Leer +: ¿Qué es la gripe?

Bebe muchos líquidos

Es importante que estés bien hidratada durante todo el embarazo incluso sin tener resfriado, pero si estás acatarrada, incide aun más, sobre todo si tienes fiebre. Además, lejos de los jarabes para la tos, los médicos recomiendan beber mucha agua para tratar la tos.

Gárgaras para el dolor de garganta

Si notas molestias en la garganta, puedes hacer gárgaras con agua y sal o agua y bicarbonato de sodio. También puedes tomar leche caliente con miel, o tomar una infusión de tomillo, miel y limón. Son remedios naturales que alivian y calman.

Ver también: anginas en bebés

Utliza un humidificador

Cuando estés acatarrada, coloca un humidificador para mantener un nivel de humedad óptimo en el ambiente.

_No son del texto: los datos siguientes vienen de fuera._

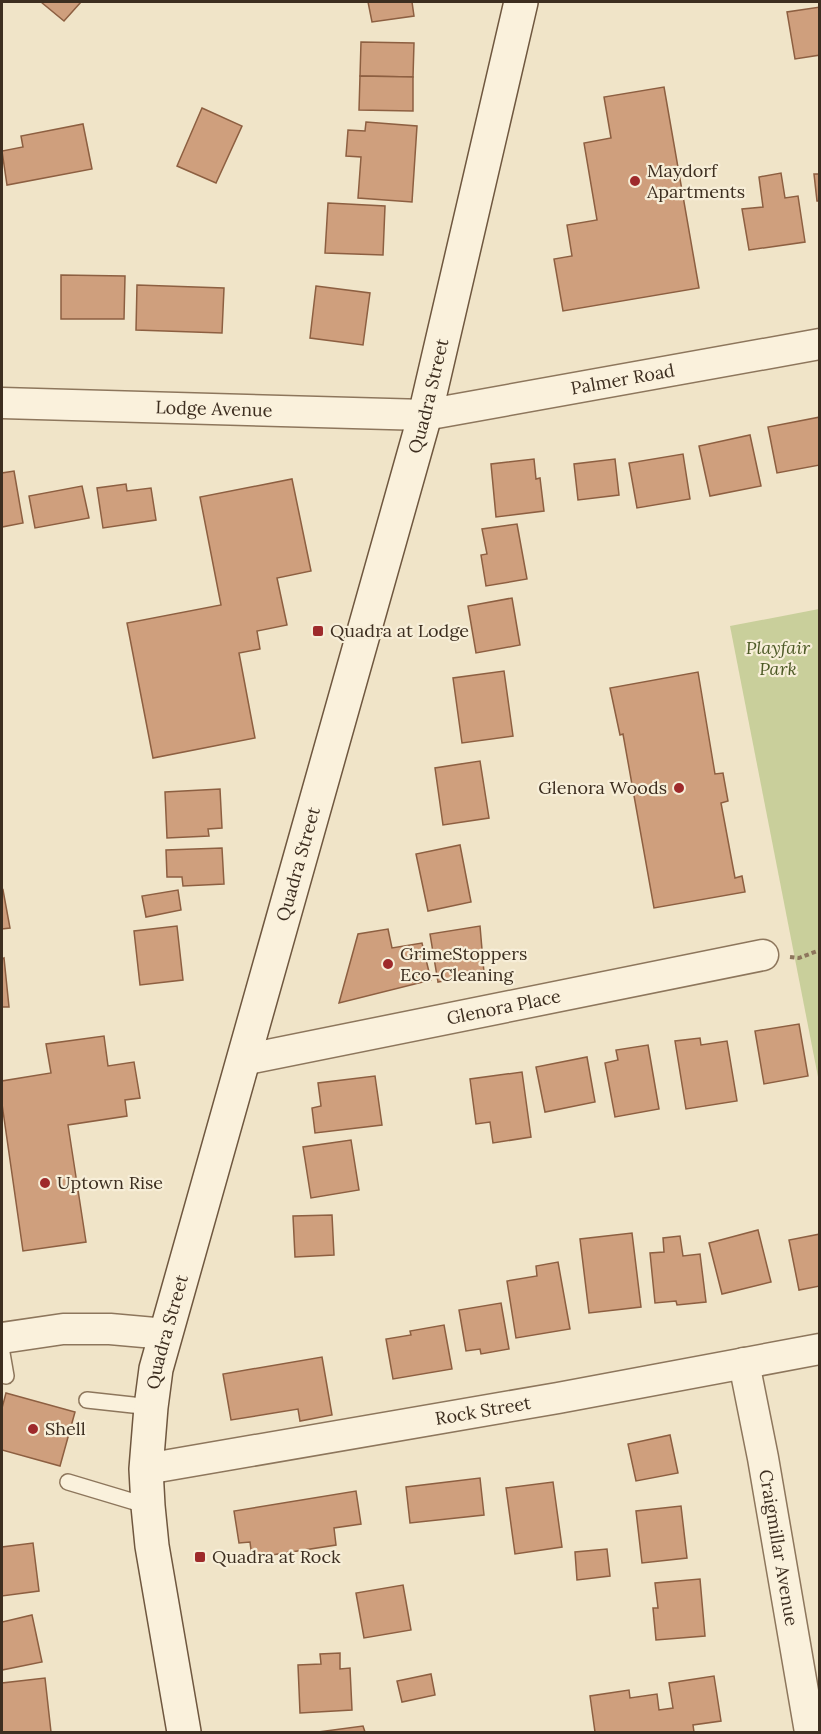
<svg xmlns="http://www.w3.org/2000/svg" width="821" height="1734" font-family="Lora,serif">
<rect width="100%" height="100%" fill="#f0e4c8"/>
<polygon fill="#c9cf9b" points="819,609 820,609 819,1082 730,626"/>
<g fill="#cf9f7d" stroke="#8d5f41" stroke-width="1.5">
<polygon points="41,2 81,2 64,21"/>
<polygon points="368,2 412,2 414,16 372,22"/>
<polygon points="820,7 820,55 795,59 787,12"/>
<polygon points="361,42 414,43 413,77 360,76"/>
<polygon points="360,76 413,77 413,111 359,110"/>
<polygon points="664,87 699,288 563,311 554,259 572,256 567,225 597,220 584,143 611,138 604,97"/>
<polygon points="202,108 242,126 216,183 177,166"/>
<polygon points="366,122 417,126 412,202 358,198 361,157 346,156 348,130 365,131"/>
<polygon points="83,124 92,169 7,185 2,151 23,147 21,136"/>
<polygon points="781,173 785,198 798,196 805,242 749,250 742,209 763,207 759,177"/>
<polygon points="814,174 820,174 820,201 817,201"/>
<polygon points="328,203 385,206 383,255 325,253"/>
<polygon points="61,275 125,276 124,319 61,319"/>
<polygon points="137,285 224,288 222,333 136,330"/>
<polygon points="316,286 370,293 363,345 310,338"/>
<polygon points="820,417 820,465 777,473 768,427"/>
<polygon points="750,435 761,486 710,496 699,446"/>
<polygon points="683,454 690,499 637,508 629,463"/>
<polygon points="534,459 536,479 540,478 544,511 496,517 491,464"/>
<polygon points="615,459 619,495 578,500 574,464"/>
<polygon points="14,471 23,523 2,527 2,473"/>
<polygon points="292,479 311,571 277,578 287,625 257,631 260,649 239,653 255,738 153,758 127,623 221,605 200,497"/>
<polygon points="126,484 127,491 151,488 156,520 103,528 97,488"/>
<polygon points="82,486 89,518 35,528 29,496"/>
<polygon points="517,524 527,579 486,586 481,555 487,554 482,529"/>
<polygon points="512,598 520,645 476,653 468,606"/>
<polygon points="504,671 513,736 462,743 453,678"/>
<polygon points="698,672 715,774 723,773 728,801 721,803 735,878 742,876 745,892 654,908 623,734 620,735 610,688"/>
<polygon points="480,761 489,818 443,825 435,768"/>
<polygon points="220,789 222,828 208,829 209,836 167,838 165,792"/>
<polygon points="460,845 471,902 428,911 416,854"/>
<polygon points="222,848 224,884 183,886 182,877 167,877 166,850"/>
<polygon points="3,890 10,928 2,929 2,891"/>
<polygon points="178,890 181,910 146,917 142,896"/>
<polygon points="177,926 183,980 140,985 134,931"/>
<polygon points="480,926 484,973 438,982 430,934"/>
<polygon points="388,929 392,948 422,943 431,980 339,1003 358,934"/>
<polygon points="4,958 9,1007 2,1007 2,959"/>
<polygon points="799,1024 808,1076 764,1084 755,1031"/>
<polygon points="104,1036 108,1066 134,1062 140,1098 125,1100 127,1116 68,1125 86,1242 23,1251 2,1104 2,1081 51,1073 46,1044"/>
<polygon points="700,1038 701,1045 727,1041 737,1101 686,1109 675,1041"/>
<polygon points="648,1045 659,1109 615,1117 605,1063 618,1060 616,1050"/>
<polygon points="587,1057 595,1102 545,1112 536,1067"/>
<polygon points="522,1072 531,1137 493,1143 490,1122 476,1124 470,1079"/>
<polygon points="375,1076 382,1125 315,1133 312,1108 321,1106 318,1083"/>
<polygon points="351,1140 359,1190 311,1198 303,1147"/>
<polygon points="332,1215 334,1255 295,1257 293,1216"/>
<polygon points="758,1230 771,1282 722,1294 709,1243"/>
<polygon points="632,1233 641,1307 589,1313 580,1239"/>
<polygon points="820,1234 820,1286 799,1290 789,1240"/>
<polygon points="680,1236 683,1256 700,1254 706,1302 677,1305 676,1301 655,1303 650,1253 664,1252 663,1238"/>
<polygon points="558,1262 570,1329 516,1338 507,1281 537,1276 536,1266"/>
<polygon points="501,1303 509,1349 481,1354 480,1349 466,1351 459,1310"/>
<polygon points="444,1325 452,1369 393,1379 386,1339 411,1335 410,1331"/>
<polygon points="322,1357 332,1415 300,1421 298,1409 231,1420 223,1374"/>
<polygon points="6,1393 75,1412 60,1466 2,1450 2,1408"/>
<polygon points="670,1435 678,1473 636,1481 628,1444"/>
<polygon points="480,1478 484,1515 410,1523 406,1487"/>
<polygon points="553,1482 562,1547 515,1554 506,1488"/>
<polygon points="356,1491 361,1524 334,1528 336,1545 252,1558 250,1542 239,1543 234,1511"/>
<polygon points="681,1506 687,1558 642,1563 636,1511"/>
<polygon points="33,1543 39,1591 2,1596 2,1547"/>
<polygon points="607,1549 610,1576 577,1580 575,1552"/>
<polygon points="700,1579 705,1636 656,1640 653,1608 658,1608 655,1583"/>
<polygon points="403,1585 411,1630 364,1638 356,1593"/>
<polygon points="32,1615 42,1662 2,1670 2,1622"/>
<polygon points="340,1653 340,1669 350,1668 352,1710 300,1713 298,1665 321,1664 320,1654"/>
<polygon points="431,1674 435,1695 402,1702 397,1681"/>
<polygon points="714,1676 721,1721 693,1725 694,1732 595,1732 590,1696 629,1690 630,1698 657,1694 659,1710 673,1708 669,1683"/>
<polygon points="45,1678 51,1732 2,1732 2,1683"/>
<polygon points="363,1726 365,1732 318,1732"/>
</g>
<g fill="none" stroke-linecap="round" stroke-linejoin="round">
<defs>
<g id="lane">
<polyline points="2,1353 6,1376"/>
<polyline points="87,1400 151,1407"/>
<polyline points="68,1482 148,1506"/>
</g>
<g id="street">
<path id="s1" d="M2 403 425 415 820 344"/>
<path id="s2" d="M243 1060 763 955"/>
<polyline points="2,1338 63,1329 110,1329 166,1334"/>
<path id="s3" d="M744 1363 763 1458 810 1732"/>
<path id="s4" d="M146 1469 558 1398 820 1349"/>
</g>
<g id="secondary">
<path id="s5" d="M184 1732 152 1546 148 1506 146 1469 151 1407 156 1369 425 415 521 2"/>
</g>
</defs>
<use href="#lane" stroke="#8d765c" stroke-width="18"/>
<use href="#street" stroke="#8d765c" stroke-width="33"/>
<use href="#secondary" stroke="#6f573f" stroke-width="36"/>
<polyline stroke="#8d765c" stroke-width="4" stroke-dasharray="4.5 3" stroke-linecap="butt" points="790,957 799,958 820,950"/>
<use href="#lane" stroke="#faf1dc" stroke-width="15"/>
<use href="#street" stroke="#faf1dc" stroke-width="30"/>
<use href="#secondary" stroke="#faf1dc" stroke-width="33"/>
</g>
<g fill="#9e2a2b" stroke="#f7eed8" stroke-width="2">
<circle cx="635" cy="181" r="6"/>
<rect x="312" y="625" width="12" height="12" rx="3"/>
<circle cx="679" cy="788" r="6"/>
<circle cx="388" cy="964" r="6"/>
<circle cx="45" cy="1183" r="6"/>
<circle cx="33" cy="1429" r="6"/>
<rect x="194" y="1551" width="12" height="12" rx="3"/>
</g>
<g text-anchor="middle" stroke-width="4.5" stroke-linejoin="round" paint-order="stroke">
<g font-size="18" fill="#3d2e20" stroke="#f7eed8" text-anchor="start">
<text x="647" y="177">Maydorf<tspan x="647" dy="21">Apartments</tspan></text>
<text x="330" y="637">Quadra at Lodge</text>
<text x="667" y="794" text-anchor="end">Glenora Woods</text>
<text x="400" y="960">GrimeStoppers<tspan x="400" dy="21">Eco-Cleaning</tspan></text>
<text x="57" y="1189">Uptown Rise</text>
<text x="45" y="1435">Shell</text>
<text x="212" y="1563">Quadra at Rock</text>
</g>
<g font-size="18" fill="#3d2e20" stroke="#f7eed8">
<text dy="6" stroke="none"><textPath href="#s1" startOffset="624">Palmer Road</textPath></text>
<text dy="6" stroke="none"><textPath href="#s5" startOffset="1377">Quadra Street</textPath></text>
<text dy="6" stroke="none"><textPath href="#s1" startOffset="212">Lodge Avenue</textPath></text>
<text dy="6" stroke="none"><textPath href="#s5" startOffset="891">Quadra Street</textPath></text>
<text dy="6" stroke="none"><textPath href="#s2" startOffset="266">Glenora Place</textPath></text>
<text dy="6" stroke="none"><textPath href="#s5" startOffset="405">Quadra Street</textPath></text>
<text dy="6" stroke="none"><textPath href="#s4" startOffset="342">Rock Street</textPath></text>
<text dy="6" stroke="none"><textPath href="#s3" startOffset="188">Craigmillar Avenue</textPath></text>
</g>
<g font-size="18" font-style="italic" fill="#4d5a26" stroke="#f7eed8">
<text x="778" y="654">Playfair<tspan x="778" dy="21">Park</tspan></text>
</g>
</g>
<rect width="821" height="1734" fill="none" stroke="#3d2e20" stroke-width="6"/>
</svg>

Te ayudará para mantener también por la noche, sobre todo si tienes tos.

Mantener una temperatura adecuada en la habitación y además tener encendido el humidificador por la noche, puede mejorar la sensación de sequedad en la garganta y en la boca. 

Sopa de pollo para la congestión

El caldo de pollo es un remedio de nuestras abuelas muy útil si tienes dolor de garganta y congestión. Al entrar caliente, ayudará a abrir las vías respiratorias y respirarás mejor. 

El caldo de pollo es un plato económico y fácil de preparar con efecto reconfortante.

Un estudio realizado por la Universidad de Nebraska (EEUU) reveló que el caldo de pollo casero impide el movimiento de unas células del sistema inmune llamadas neutrófilos.

Se trata de un tipo de glóbulos blancos que nos defiende de las infecciones bacterianas y también favorece la liberación de las mucosidades.

Cómo evitar acatarrarse en el embarazo

Algunas sencillas medidas pueden hacer que no te resfriesdurante la gestación, y así tengas que evitar, el malestar:

– Lávate las manos con frecuencia

– Lleva una dieta sana y nutritiva

– Descansa lo suficiente

– Evita los altos niveles de estrés

– Practica ejercicio moderado con regularidad

– Si alguien en tu entorno está acatarrado, evita el contacto.